◆ Exercise goal
From the line that contains "SIL® S17D elicited" down to the last line of the entries, please return everything exactly, except the pictures.

Exercise data Start Marker

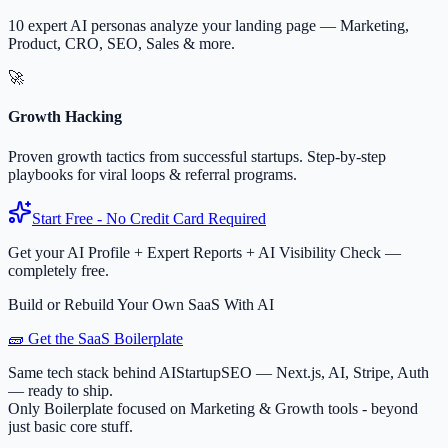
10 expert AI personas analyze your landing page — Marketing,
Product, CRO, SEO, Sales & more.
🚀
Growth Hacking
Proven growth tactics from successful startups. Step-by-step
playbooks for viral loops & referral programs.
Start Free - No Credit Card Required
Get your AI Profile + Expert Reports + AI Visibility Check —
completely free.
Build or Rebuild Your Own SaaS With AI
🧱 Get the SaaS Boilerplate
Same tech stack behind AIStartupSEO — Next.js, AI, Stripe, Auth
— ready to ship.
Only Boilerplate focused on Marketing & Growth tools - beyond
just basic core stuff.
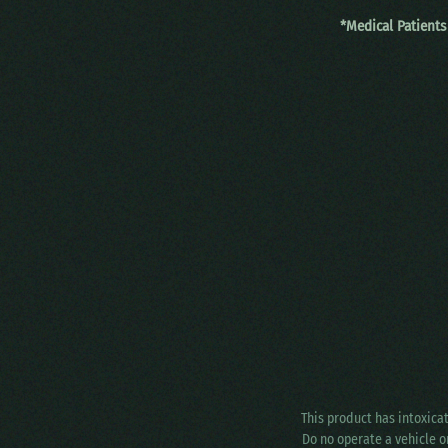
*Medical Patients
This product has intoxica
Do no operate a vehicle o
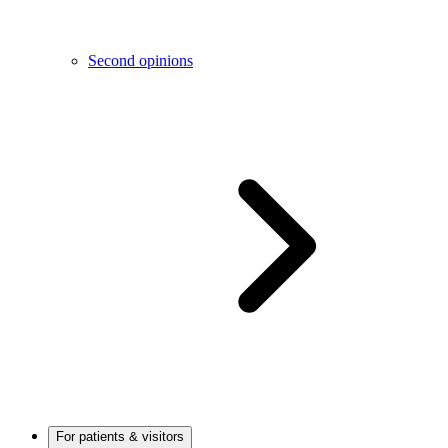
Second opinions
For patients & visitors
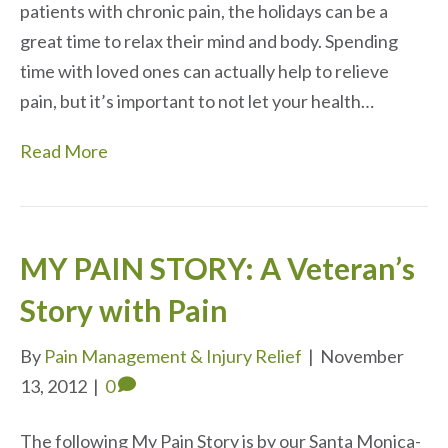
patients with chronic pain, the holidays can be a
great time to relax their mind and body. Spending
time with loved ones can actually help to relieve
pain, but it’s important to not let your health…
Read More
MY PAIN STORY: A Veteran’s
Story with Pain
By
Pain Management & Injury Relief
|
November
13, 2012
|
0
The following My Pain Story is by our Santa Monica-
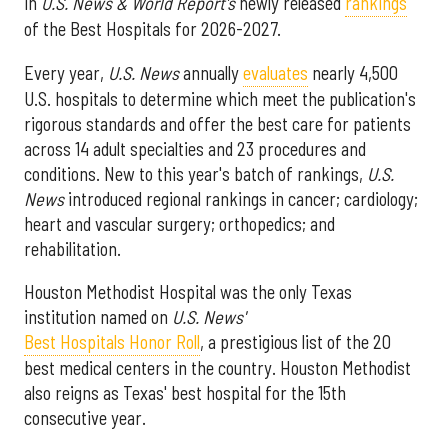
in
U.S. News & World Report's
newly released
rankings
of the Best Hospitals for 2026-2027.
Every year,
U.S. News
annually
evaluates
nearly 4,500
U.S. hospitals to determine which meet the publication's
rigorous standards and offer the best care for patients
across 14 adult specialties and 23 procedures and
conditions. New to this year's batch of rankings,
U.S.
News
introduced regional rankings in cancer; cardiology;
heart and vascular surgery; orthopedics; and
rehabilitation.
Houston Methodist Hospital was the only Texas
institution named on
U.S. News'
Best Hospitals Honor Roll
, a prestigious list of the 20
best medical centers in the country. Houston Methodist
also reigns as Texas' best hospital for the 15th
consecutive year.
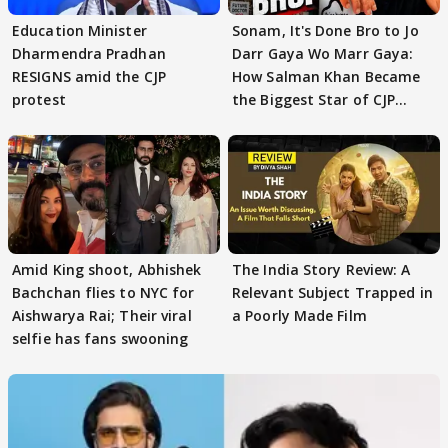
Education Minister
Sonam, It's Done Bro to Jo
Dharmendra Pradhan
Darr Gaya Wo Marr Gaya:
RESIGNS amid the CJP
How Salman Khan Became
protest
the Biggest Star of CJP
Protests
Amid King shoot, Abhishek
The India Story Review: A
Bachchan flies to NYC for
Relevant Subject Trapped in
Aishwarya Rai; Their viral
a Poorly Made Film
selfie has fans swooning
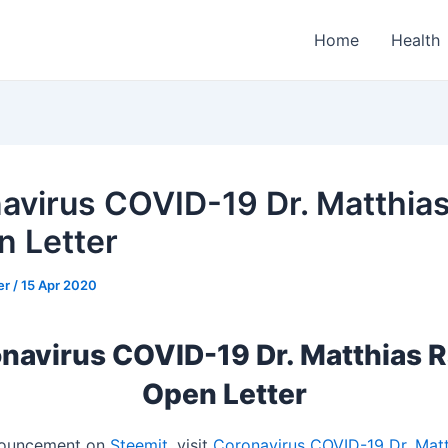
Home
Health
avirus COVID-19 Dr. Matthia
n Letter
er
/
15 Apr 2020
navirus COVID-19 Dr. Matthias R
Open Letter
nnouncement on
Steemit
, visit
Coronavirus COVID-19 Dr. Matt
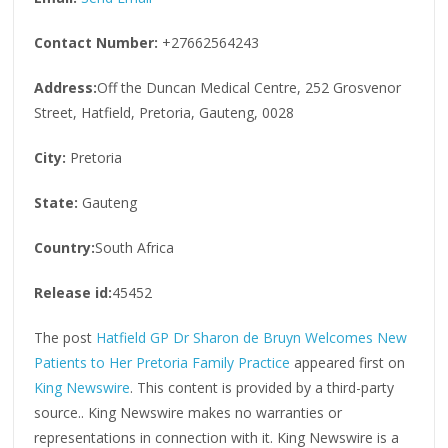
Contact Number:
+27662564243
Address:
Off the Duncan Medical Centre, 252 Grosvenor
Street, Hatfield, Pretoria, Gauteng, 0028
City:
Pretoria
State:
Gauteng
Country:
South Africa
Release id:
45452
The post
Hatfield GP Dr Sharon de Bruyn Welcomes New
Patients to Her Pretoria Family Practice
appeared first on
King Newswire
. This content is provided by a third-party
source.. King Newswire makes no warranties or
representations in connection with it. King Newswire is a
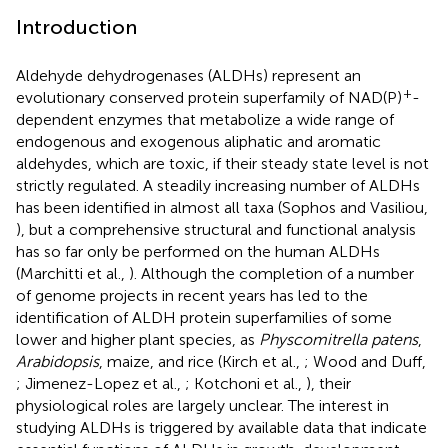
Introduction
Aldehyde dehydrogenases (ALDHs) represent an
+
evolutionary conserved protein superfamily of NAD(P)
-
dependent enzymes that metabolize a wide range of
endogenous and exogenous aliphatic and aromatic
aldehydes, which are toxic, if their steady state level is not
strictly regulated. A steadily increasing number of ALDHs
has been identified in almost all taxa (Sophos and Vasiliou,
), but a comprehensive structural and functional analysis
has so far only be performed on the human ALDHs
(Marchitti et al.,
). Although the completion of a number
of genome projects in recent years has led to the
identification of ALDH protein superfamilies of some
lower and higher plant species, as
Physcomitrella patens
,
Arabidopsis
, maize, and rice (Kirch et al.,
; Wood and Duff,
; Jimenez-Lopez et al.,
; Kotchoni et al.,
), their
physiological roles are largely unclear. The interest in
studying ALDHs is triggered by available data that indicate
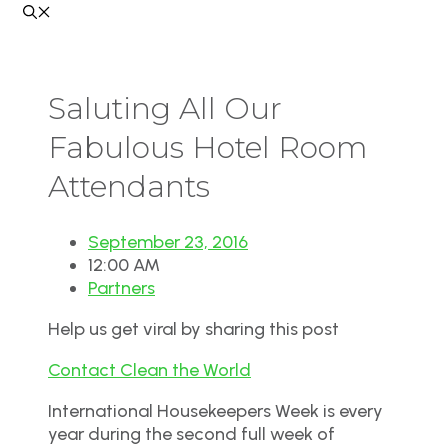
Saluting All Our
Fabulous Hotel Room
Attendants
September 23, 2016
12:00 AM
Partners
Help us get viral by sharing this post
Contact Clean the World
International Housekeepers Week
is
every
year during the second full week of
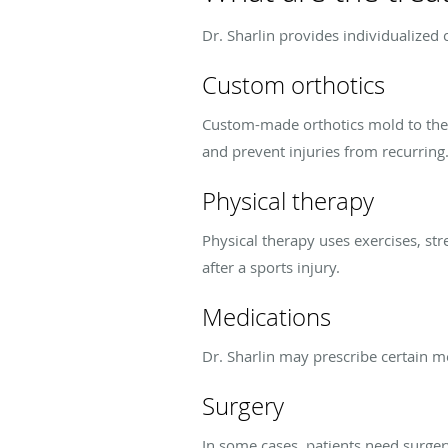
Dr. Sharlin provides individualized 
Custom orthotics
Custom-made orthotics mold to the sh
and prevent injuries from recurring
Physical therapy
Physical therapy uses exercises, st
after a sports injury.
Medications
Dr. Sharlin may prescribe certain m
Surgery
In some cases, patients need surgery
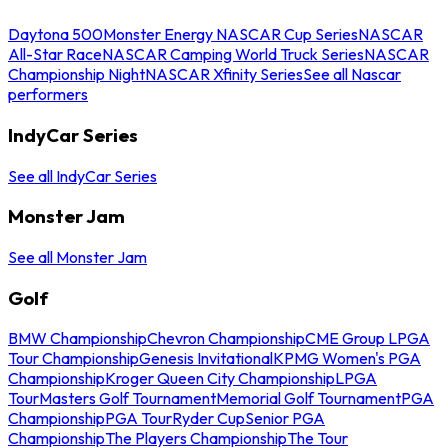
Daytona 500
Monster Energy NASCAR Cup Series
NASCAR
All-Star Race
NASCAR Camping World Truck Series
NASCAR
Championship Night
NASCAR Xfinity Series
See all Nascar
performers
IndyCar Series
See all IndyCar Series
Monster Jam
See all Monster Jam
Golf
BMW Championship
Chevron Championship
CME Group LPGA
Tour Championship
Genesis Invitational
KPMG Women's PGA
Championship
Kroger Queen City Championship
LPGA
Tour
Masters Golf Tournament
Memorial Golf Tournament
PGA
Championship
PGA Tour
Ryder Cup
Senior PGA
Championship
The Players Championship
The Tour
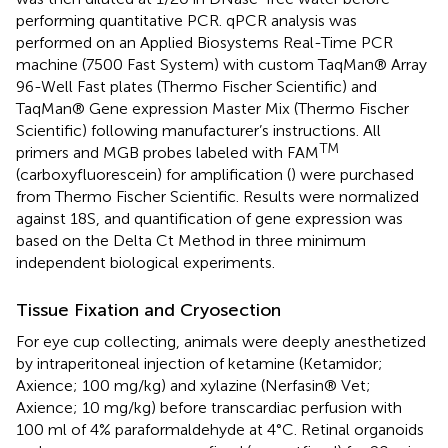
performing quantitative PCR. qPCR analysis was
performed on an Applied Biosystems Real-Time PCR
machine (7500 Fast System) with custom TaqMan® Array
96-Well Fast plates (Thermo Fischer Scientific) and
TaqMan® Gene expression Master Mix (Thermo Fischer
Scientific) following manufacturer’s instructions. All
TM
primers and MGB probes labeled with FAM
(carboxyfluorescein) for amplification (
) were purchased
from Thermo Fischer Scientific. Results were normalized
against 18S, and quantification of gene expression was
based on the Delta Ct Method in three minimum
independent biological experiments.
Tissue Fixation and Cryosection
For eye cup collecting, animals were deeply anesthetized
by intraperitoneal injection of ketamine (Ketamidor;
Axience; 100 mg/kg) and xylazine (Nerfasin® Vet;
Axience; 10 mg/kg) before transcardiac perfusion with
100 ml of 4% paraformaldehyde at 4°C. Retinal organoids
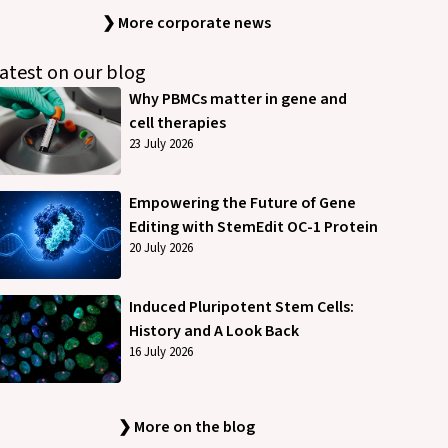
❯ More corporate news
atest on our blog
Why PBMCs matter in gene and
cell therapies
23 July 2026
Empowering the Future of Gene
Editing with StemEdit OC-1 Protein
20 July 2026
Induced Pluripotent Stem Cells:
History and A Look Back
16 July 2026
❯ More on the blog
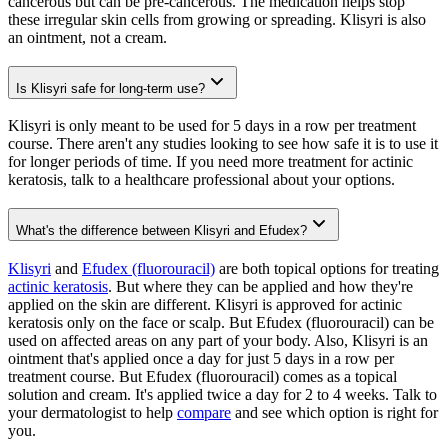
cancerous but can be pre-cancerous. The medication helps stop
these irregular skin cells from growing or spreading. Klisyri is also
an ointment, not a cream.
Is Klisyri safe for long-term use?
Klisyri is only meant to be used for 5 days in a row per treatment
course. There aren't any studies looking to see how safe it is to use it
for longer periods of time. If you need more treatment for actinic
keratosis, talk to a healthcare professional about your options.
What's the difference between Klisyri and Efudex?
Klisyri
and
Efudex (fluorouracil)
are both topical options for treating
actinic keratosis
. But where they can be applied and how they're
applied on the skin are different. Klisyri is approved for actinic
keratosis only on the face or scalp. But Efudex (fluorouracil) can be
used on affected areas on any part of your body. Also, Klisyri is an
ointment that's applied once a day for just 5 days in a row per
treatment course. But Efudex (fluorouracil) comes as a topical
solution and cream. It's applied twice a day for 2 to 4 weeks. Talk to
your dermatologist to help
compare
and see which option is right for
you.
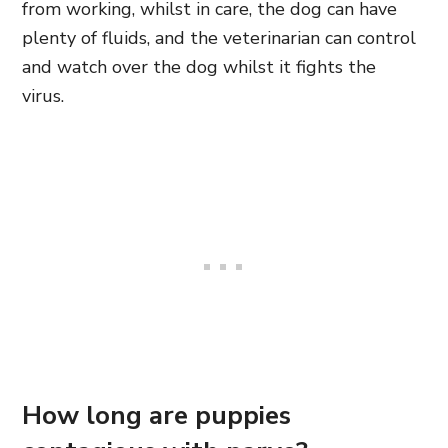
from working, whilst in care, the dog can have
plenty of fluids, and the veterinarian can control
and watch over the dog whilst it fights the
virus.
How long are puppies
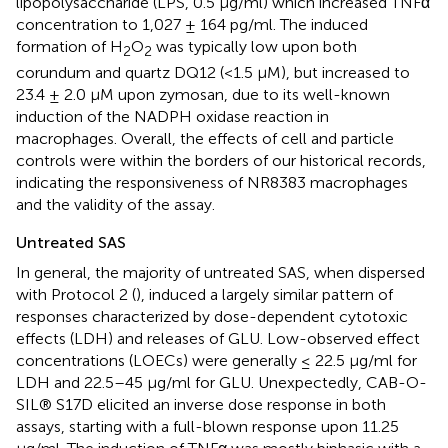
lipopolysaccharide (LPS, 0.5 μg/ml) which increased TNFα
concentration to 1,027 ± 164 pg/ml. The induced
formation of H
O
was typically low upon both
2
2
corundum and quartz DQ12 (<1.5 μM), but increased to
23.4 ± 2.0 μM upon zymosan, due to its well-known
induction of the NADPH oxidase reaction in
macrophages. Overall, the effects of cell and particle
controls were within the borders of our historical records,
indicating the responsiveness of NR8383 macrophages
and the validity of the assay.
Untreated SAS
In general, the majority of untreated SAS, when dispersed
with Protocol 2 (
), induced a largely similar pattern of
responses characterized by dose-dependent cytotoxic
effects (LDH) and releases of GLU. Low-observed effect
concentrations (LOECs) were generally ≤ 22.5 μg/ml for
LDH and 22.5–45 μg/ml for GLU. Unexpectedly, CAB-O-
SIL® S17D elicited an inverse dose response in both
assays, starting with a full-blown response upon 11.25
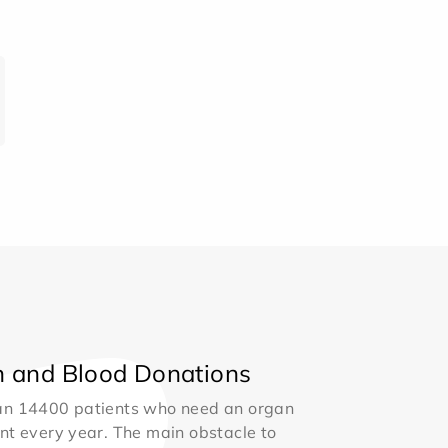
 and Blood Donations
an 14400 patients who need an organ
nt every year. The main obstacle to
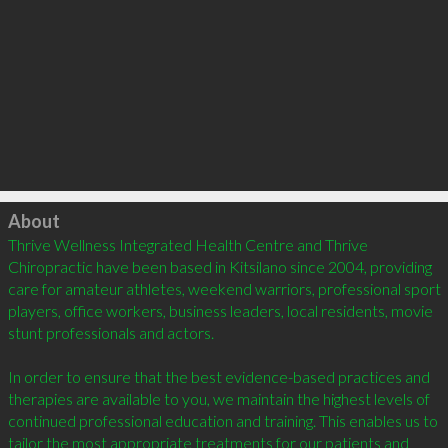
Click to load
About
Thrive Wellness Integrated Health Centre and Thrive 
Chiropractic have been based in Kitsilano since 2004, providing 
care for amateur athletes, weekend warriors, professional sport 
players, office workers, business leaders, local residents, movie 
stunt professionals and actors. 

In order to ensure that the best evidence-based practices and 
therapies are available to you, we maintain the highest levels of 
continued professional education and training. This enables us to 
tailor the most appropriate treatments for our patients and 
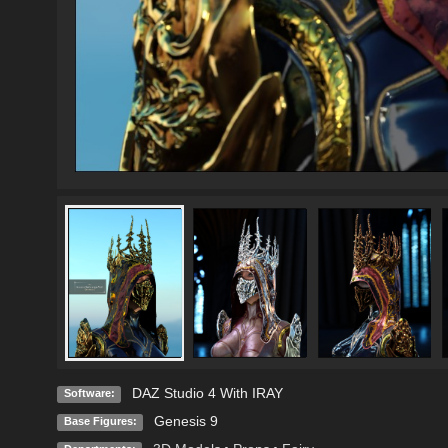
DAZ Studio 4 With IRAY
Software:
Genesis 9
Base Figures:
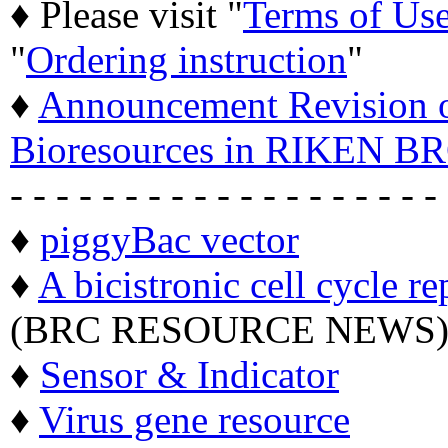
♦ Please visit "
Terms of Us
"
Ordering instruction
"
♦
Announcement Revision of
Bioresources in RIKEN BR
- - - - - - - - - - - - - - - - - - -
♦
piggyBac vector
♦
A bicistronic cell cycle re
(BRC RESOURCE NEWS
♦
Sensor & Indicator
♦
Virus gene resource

Exercise data End Marker

◆ Result below
SIL® S17D elicited an inverse dose response in both
assays, starting with a full-blown response upon 11.25
 and Blood Donations
an 14400 patients who need an organ
nt every year. The main obstacle to
Click to load
About
Thrive Wellness Integrated Health Centre and Thrive 
Chiropractic have been based in Kitsilano since 2004, providing 
care for amateur athletes, weekend warriors, professional sport 
players, office workers, business leaders, local residents, movie 
stunt professionals and actors. 

In order to ensure that the best evidence-based practices and 
therapies are available to you, we maintain the highest levels of 
continued professional education and training. This enables us to 
tailor the most appropriate treatments for our patients and 
DAZ Studio 4 With IRAY
Software:
Genesis 9
Base Figures:
♦ Please visit "
Terms of Us
"
Ordering instruction
"
♦
Announcement Revision of
Bioresources in RIKEN BR
- - - - - - - - - - - - - - - - - - -
♦
piggyBac vector
♦
A bicistronic cell cycle re
(BRC RESOURCE NEWS
♦
Sensor & Indicator
♦
Virus gene resource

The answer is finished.